Sport magazine became the latest casualty among consumer titles after the free weekly ceased publication following the collapse of Sport Media & Strategie, its French parent.

The company has already held talks with larger European publishers over the sale of the British operations but a deal is far from being agreed. It is not known whether a buyer will be sought for the French edition.

Greg Miall, managing director of Sport UK, said: “The last six months have been very tough. In September and October, when Lehman went under, a lot of people pulled their advertising and waited until Christmas. The market has come down a lot more than the official WPP and Aegis-type estimates.
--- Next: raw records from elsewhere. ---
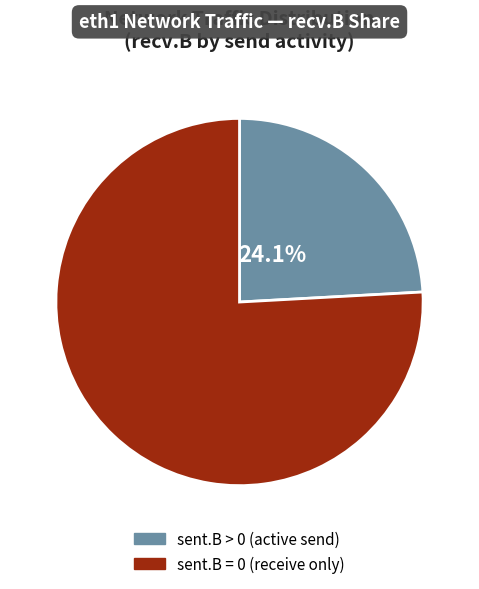

Is there a majority slice in this chart?

Yes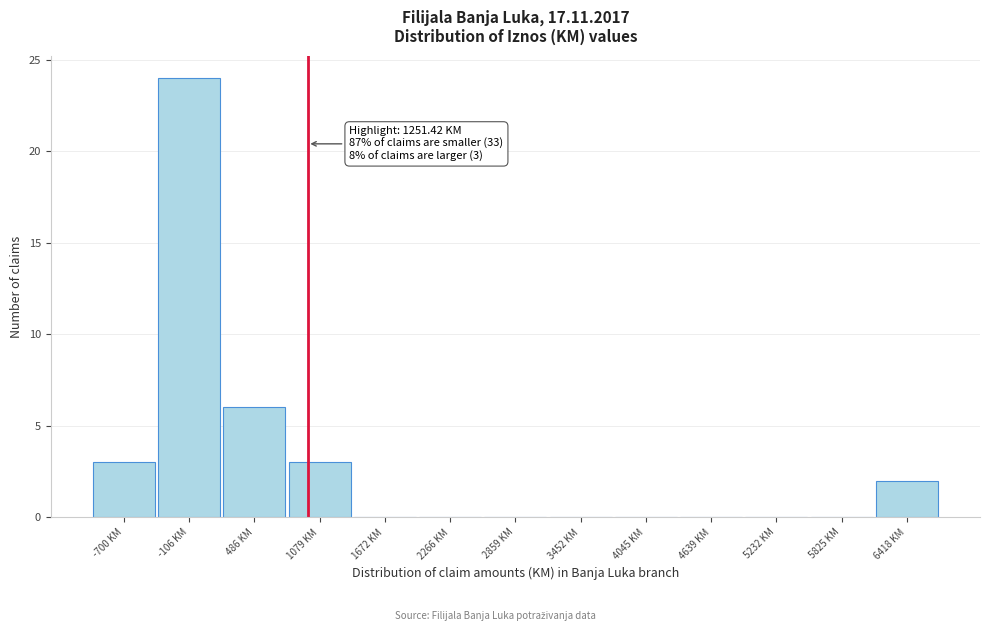

Reading left to right, extract all data points from this chart.

-700 KM=3	-106 KM=24	486 KM=6	1079 KM=3	1672 KM=0	2266 KM=0	2859 KM=0	3452 KM=0	4045 KM=0	4639 KM=0	5232 KM=0	5825 KM=0	6418 KM=2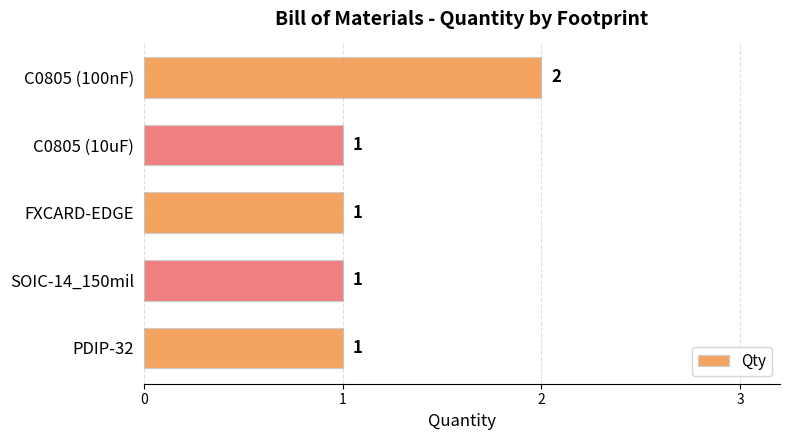

The value at FXCARD-EDGE is 2. True or false?

False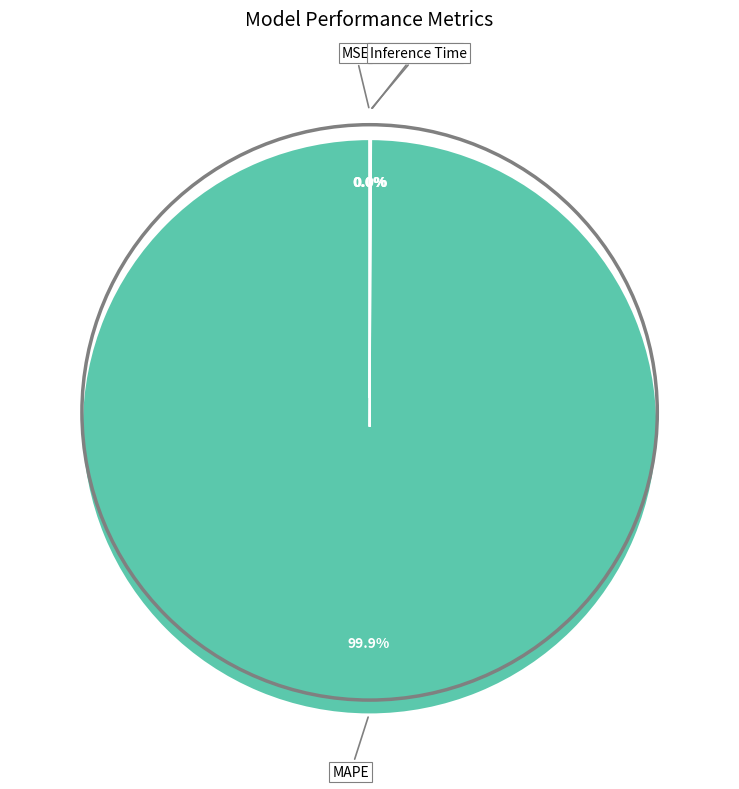

Is there any slice that represents more than half of the pie?

Yes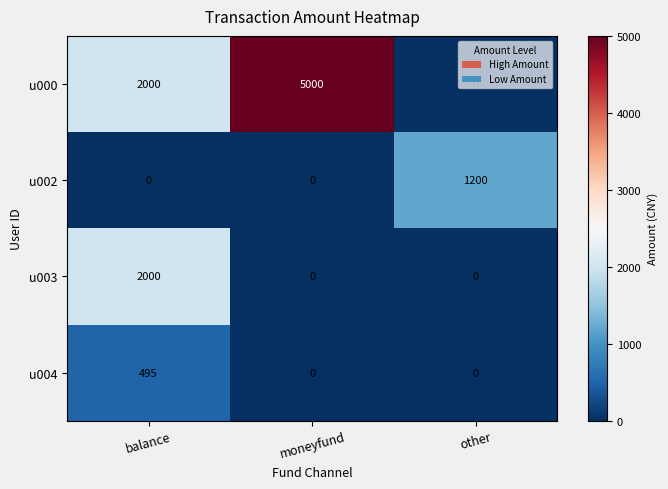

At how many categories does at least one series exceed 1899?

2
“If you are down 20 per cent you are not doing so badly. When you speak to people who run businesses they are down more.”

The magazine has a small staff of 24 and circulation of 317,000 a week. It was launched in 2006 but has never made a profit.

Administrators for the UK side of the business will be appointed in the next couple of days. They have already been appointed in France.

Sport operated in the men’s lifestyle market and from an advertising perspective competed with FHM, Men’s Health and GQ, which are published by Bauer Media, Natmag and Condé Nast respectively.

Mr Miall, who confirmed the company had enough cash to pay its staff this month, said: “A lot of the magazine companies have got a lot of issues at the moment. They love our magazine but say they don’t need another issue.”

The launch of free titles such as Sport and its competitor Shortlist, another lifestyle magazine for men, was made amid great fanfare as it was thought they would provide a vehicle for advertisers to reach the elusive, young, upmarket, male readers.

However, there has been a recent shake-out in this market.

Maxim, the well-known men’s magazine, will disappear from shops in June after Dennis Publishing, its owner, decided to move the struggling publication online only. Its circulation fell 41 per cent in the final half of 2008. Bauer closed Arena, its upmarket men’s lifestyle magazine, last month after 22 years on British newsstands.

Sport, which won “launch of the year” in 2007, built its reputation on big interviews with sports personalities such as Tiger Woods, David Beckham and Rafael Nadal. Sport was handed out in certain commuter stations, airports, on Eurostar and at gyms.